Business continues to improve offshore

 Gulf of Mexico rig activity continues to increase, bringing with it an improved outlook for most offshore service vessel operators.
At the end of year, according to IHS-Petrodata, Houston, the region was home to 118 rigs, up two from the previous week and three rigs from a month earlier. At the end of 2010, however, there were 124 rigs in the Gulf. Of the 118 units in the Gulf at the end of 2011, 71 were contracted compared with 61 at the end of 2010. Utilization in 2011 was 60.2 percent at the end of year. This compares to 49.2 percent at the end of 2010.
For most supply and crewboat owners in the Gulf, they have seen a rise in day rates and utilization each month since September. Still, for the most part, day rates and utilization continue to lag behind a year ago. For example, anchor-handling tug/supply vessels posted average day rates and utilization of $40,000 and 67 percent in December 2011 compared with $65,000 and 84 percent utilization a year earlier. Rates and utilization of smaller supply vessels in December were $4,320 and 70 percent, respectively, compared with $4,550 and 72 percent a year ago. And small crewboats posted average rates and utilization in December of $2,910 and 64 percent compared with $3,225 and 64 percent a year earlier.
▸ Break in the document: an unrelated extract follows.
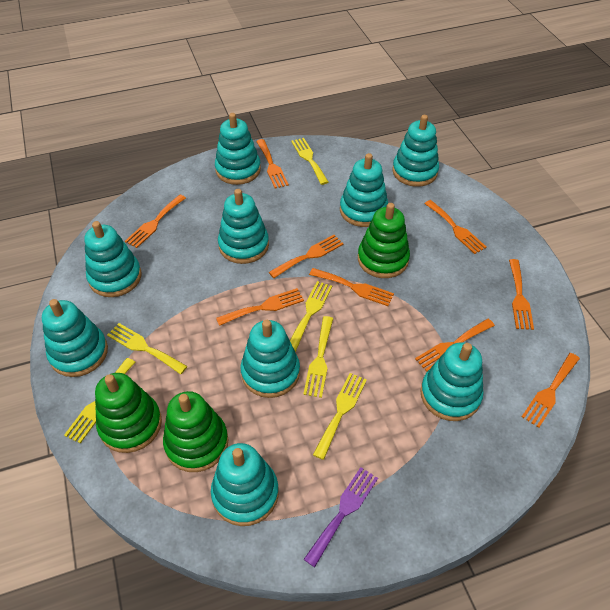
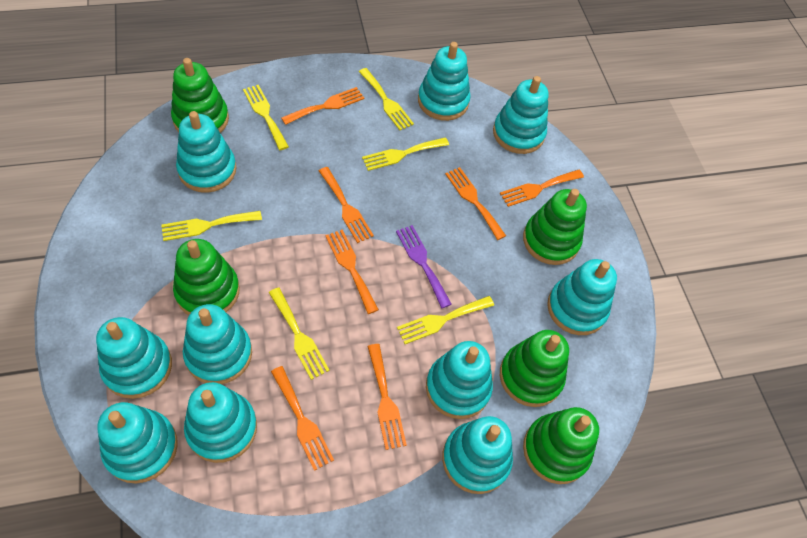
green stacking toy: [95,373,162,453] [163,391,229,472] [358,203,410,278] = 3 -> [171,58,229,133] [173,239,240,315] [500,330,569,407] [523,189,587,265] [523,407,599,484] = 5
orange fork: [125,195,186,248] [216,288,304,326] [256,139,289,189] [269,235,344,278] [309,268,394,306] [415,319,495,372] [424,200,487,254] [509,259,534,330] [522,353,580,428] = 9 -> [271,366,334,471] [281,87,364,125] [319,167,374,243] [325,229,379,314] [367,344,407,450] [445,167,506,240] [500,170,584,207] = 7
turquoise stacking toy: [42,299,108,377] [84,221,141,297] [211,443,279,526] [215,113,261,185] [218,189,269,264] [240,320,300,398] [340,153,388,227] [392,115,439,187] [420,342,484,421] = 9 -> [96,317,172,399] [97,402,178,484] [176,111,236,193] [183,304,252,384] [184,382,257,463] [418,42,471,121] [426,341,493,419] [442,416,513,494] [493,76,549,154] [547,259,617,335] = 10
Only large supply vessels and large crewboats are ahead of 2010. In December, the average day rate for larger supply boats was $13,833 and utilization stood at 91 percent. At the end of 2010, it was $10,850 and 81 percent. In December, average day rates were more than $1,000 higher than rates in November 2010.
Most of the rate increases in the large OSV fleet are due to a vessel shortage. It’s estimated there at least 50 fewer large vessels in the Gulf fleet compared to spring 2011. As a result, operators with approved deepwater exploration plans and drilling permits have been snapping up deepwater vessels.